Explico el modo en que funciona el poder de la imagen según Don Quijote.
Cuando comienza la novela nos enteramos de que a don Alonso Quijano se le dio por leer y leer libros de caballería, y así, "del poco dormir y del mucho leer, al pobre hidalgo se le secó el cerebro de manera que vino a perder el juicio". El hidalgo está loco de remate y no se le ocurre nada mejor que transformarse en un caballero andante para convertirse en Don Quijote de la Mancha. Se calza las armas, monta en Rocinante, abandona su pueblo y sale en busca de aventuras. Primero solo; luego, con Sancho Panza.
Las extravagantes peripecias duran cerca de ocho meses y Cervantes las contó en dos partes: la primera fue publicada en 1605 y la segunda, en 1615. Al final, cuando Don Quijote se muere, sucede algo extraordinario: recobra la razón y le dice a Sancho: "Perdóname, amigo, de la ocasión que te he dado de parecer loco como yo, haciéndote caer en el error en que yo he caído de que hubo y hay caballeros andantes en el mundo".

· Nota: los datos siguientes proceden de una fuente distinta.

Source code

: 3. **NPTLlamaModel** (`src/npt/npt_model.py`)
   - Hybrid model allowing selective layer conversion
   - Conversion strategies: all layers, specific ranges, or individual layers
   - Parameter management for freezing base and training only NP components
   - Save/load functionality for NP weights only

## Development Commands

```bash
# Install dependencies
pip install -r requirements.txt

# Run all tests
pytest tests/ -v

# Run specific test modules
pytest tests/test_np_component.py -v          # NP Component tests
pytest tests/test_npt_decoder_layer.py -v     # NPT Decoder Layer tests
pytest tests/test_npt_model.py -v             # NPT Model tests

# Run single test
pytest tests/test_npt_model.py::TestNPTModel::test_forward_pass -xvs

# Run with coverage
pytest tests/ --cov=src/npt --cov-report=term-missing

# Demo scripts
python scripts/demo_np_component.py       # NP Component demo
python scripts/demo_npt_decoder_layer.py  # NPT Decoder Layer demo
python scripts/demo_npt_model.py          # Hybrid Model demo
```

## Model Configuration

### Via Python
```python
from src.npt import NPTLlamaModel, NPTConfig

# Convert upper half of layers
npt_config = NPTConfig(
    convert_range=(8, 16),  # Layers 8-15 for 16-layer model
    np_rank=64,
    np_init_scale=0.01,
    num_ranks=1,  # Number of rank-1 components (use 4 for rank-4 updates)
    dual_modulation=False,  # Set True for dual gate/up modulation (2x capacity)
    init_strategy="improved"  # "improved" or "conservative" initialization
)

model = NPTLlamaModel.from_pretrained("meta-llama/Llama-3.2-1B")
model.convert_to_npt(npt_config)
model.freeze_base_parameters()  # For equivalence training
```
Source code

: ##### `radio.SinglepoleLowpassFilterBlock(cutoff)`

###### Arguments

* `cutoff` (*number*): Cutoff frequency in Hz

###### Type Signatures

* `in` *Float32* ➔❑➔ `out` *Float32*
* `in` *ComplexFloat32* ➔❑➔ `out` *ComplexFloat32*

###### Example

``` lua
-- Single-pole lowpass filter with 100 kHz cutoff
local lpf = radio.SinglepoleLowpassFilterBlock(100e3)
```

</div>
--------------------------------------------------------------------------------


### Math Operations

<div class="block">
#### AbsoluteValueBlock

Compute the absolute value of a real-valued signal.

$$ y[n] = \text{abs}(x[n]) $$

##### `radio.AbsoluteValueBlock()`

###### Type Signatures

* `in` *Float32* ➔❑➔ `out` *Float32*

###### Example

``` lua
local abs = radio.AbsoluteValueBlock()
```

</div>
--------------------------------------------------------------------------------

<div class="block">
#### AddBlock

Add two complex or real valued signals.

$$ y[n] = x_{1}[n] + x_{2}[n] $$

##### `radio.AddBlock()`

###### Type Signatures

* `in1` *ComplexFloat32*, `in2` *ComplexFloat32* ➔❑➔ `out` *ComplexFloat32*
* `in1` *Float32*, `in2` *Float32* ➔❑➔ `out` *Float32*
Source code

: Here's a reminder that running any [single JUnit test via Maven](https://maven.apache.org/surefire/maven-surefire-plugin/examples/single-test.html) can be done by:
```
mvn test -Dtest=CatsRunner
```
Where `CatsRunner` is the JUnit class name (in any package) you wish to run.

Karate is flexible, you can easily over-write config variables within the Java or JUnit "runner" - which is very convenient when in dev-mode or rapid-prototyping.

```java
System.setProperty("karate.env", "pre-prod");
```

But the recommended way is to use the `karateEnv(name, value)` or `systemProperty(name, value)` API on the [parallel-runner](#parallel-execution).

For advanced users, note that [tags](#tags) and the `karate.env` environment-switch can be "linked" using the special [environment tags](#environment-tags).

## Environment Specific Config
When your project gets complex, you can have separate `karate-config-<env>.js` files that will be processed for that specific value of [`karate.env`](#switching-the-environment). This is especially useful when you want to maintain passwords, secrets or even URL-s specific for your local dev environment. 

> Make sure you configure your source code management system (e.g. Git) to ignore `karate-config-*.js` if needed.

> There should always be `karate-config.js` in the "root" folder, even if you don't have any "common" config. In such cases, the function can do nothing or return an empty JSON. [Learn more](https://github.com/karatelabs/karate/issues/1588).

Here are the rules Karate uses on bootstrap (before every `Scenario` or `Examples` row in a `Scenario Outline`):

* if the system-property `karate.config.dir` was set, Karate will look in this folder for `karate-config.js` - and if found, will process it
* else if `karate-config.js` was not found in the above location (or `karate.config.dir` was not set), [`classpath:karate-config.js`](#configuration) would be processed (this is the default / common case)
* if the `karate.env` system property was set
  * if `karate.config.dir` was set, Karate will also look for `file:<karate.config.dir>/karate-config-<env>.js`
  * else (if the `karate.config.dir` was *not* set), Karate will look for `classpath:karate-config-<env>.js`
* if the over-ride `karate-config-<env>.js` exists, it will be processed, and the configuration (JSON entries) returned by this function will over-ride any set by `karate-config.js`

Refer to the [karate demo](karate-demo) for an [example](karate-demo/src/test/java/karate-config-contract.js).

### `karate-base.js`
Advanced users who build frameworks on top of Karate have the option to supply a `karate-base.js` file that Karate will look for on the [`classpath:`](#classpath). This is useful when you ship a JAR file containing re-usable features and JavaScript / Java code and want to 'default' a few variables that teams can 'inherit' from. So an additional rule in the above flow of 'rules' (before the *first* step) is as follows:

Esta frase está fundada en la experiencia vivida por Don Quijote y su escudero. Porque la novela trata del modo en que la ficción se inmiscuye en nuestras vidas y las cambia, y de la forma en que cada uno de nosotros, al intentar cumplir nuestros sueños y obsesiones, al enfrentarnos cara a cara con nuestros deseos más recónditos, logramos modificar el sentido de la fantasía y la irrealidad que también forman parte de nuestra existencia. El nudo de la novela está en el dramático choque que se produce cuando Don Quijote experimenta en carne propia la irrealidad de las imágenes que poblaban su cabeza. Pero esto es una metáfora: su locura estaba en creer que las mentiras de los cuentos de caballería eran la más pura verdad y que la ficción era la más pura realidad. Cuatrocientos años después, nada cambió: las mentiras son siempre mentiras, la ficción es la ficción y la verdad es que la única vida posible -hagamos lo que hagamos- es la que nos toca vivir en el mundo real.